In real-world terms, many of the 34 patients randomized to take 1,000 mg of HTD1801 twice daily achieved target HbA1c levels. At week 12, 55.9% had an HbA1c of less than 7%, and for 29.4% it was less than 6.5%. Consistent with these reductions in HbA1c, the researchers also observed that HTD1801 produced dose-dependent improvements in glucose metabolism and insulin resistance compared to placebo. HTD1801 also reduced low-density lipoprotein cholesterol (LDL-C, the ‘bad’ type) levels and markers of inflammation and cardiovascular risk. None of the patients experienced significant weight gain.

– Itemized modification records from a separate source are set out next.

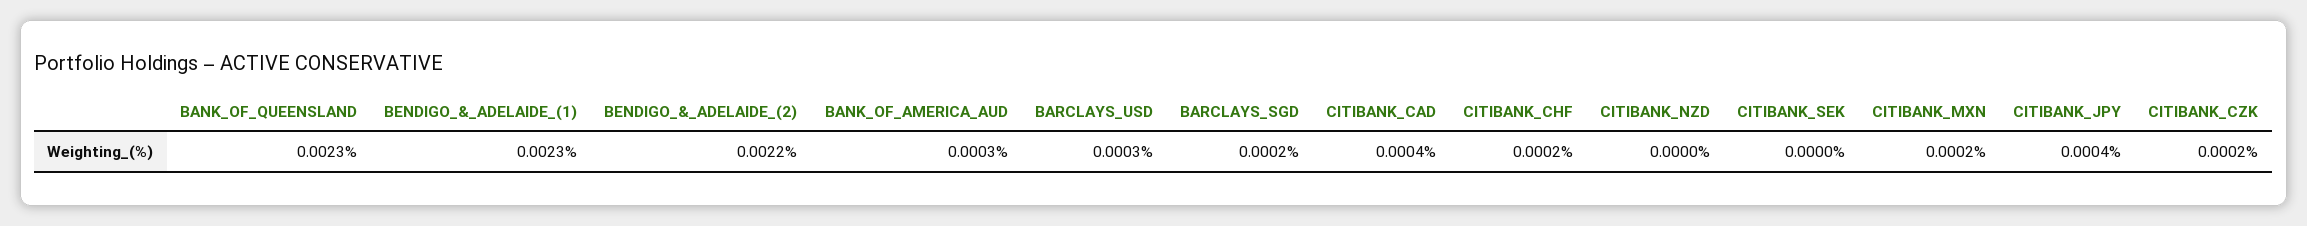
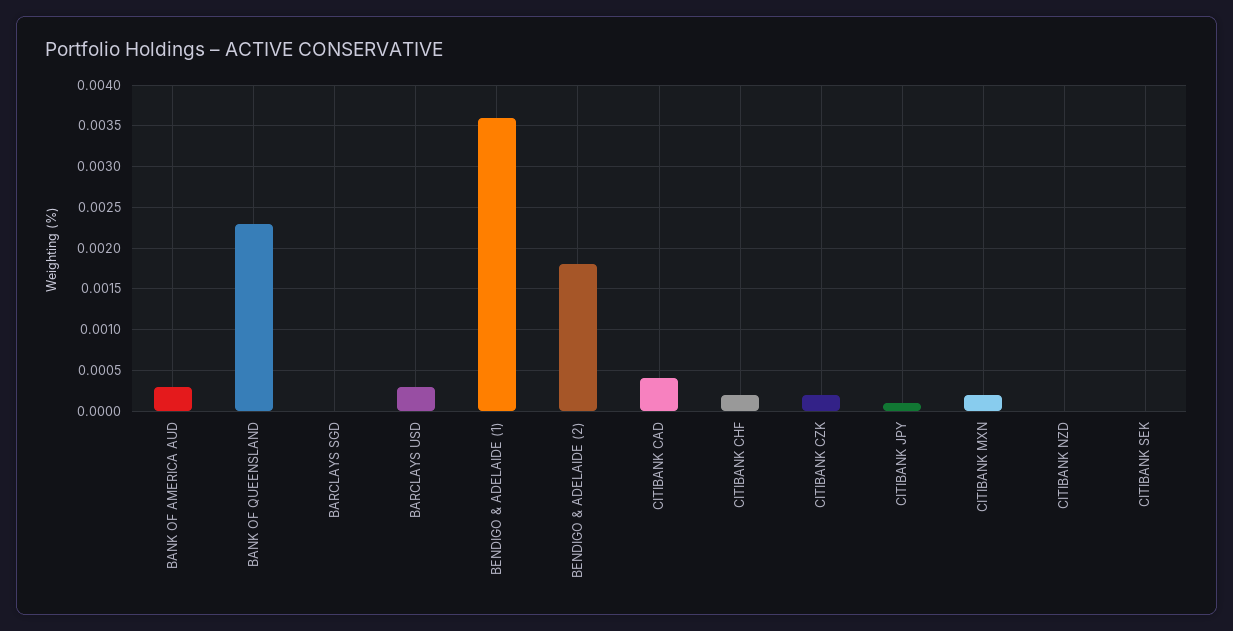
  {
    "BANK_OF_QUEENSLAND": 0.0023,
-   "BENDIGO_&_ADELAIDE_(1)": 0.0023,
+   "BENDIGO_&_ADELAIDE_(1)": 0.0036,
-   "BENDIGO_&_ADELAIDE_(2)": 0.0022,
+   "BENDIGO_&_ADELAIDE_(2)": 0.0018,
    "BANK_OF_AMERICA_AUD": 0.0003,
    "BARCLAYS_USD": 0.0003,
-   "BARCLAYS_SGD": 0.0002,
+   "BARCLAYS_SGD": 0,
    "CITIBANK_CAD": 0.0004,
    "CITIBANK_CHF": 0.0002,
    "CITIBANK_NZD": 0,
    "CITIBANK_SEK": 0,
    "CITIBANK_MXN": 0.0002,
-   "CITIBANK_JPY": 0.0004,
+   "CITIBANK_JPY": 0.0001,
    "CITIBANK_CZK": 0.0002
  }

The researchers deemed HTD1801 treatment “generally safe and well tolerated.” Adverse events were seen in all three groups, including the placebo, but affected 71.1% of patients in the 1,000-mg group, compared to 46% and 39.5% of patients in the 500-mg and placebo groups, respectively. Four patients experienced severe adverse events; all the other episodes were mild to moderate in severity, including one mild hypoglycemic event that the researchers determined was not caused by HTD1801. No clinically significant abnormalities were seen in lab tests, vital signs, physical exams, or electrocardiograms (EEGs) in any group.
“In this phase 2 placebo-controlled randomized clinical trial, treatment with HTD1801 (500 mg twice daily and 1,000 mg twice daily) resulted in significant reductions in HbA1c levels compared with placebo at 12 weeks,” said the researchers. “Additional improvements were observed in glycemic, cardiometabolic, and liver-related parameters, demonstrating the comprehensive benefit of HTD1801 for the treatment of T2D and its comorbidities. These findings support HTD1801 as a well-tolerated oral treatment option that could be used alone or in combination with other available therapies for T2D.”
The trial was funded by Shenzhen HighTide Biopharmaceutical Ltd, the manufacturers of HTD1801.
The study was published in the journal JAMA Network Open.